Approach this unit by treating resistance and conformity as choices with calculable risks rather than moral absolutes. Use contrasting scenes to show how the same act can be read as defiance or compliance depending on context. Research suggests that students grasp nuance when they first experience the tension through performance before analyzing it on the page.

Students will articulate multiple forms of resistance, justify conformity using textual evidence, and evaluate the risks of rebellion. Evidence of learning includes citing specific scenes, predicting outcomes, and weighing moral trade-offs in discussion and writing.


Watch Out for These Misconceptions

  • During Debate Carousel, watch for students who claim rebellion always wins. Redirect by asking them to cite a text example where rebellion leads to capture or failed change, then identify the specific rule or power structure that caused the outcome.
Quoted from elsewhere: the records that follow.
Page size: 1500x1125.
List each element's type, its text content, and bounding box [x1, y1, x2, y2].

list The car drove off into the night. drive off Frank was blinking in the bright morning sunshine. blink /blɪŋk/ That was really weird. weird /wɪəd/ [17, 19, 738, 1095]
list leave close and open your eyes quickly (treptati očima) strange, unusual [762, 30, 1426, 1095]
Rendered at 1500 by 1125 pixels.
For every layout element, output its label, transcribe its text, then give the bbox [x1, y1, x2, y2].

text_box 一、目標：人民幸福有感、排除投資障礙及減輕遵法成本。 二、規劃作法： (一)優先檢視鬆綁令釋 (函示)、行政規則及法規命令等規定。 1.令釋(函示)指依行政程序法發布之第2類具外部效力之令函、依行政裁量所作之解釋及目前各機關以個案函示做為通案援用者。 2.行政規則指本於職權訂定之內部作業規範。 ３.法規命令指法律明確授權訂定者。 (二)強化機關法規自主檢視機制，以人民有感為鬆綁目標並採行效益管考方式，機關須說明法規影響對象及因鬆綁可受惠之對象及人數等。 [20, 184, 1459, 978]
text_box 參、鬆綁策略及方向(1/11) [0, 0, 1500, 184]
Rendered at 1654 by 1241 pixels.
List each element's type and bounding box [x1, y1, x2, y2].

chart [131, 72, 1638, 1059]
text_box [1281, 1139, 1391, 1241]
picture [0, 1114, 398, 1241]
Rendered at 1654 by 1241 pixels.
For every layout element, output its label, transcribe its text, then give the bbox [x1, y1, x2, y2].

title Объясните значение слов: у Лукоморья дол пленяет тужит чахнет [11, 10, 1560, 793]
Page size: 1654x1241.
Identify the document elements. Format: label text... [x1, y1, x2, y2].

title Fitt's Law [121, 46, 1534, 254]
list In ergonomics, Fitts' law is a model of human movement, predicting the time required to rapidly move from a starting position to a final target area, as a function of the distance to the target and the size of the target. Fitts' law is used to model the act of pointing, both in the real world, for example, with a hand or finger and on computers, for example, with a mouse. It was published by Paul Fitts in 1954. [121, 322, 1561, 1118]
    During Debate Carousel, have students record on their station sheet two consequences for each resistance method—one positive, one negative—culled from the novel’s events, so they build a balanced view before arguing.

  • During Role-Play Scenarios, students may assume resistance must be loud or violent. Redirect by asking them to perform a quiet act, like a coded message or a refusal to participate, and explain how it still undermines the system.

    During Role-Play Scenarios, provide a list of non-violent resistance tactics from the text and require groups to select one before improvising, ensuring they experience the power of subtle defiance.

  • During Conformity Justification Jigsaw, students may label conformity as weak without textual support. Redirect by asking them to point to the character’s stated reason in the passage they were given and explain how that reason serves a moral or survival purpose.

    During Conformity Justification Jigsaw, have experts prepare a two-sentence defense using their assigned passage, then rotate to share with peers who challenge the reasoning using one question each.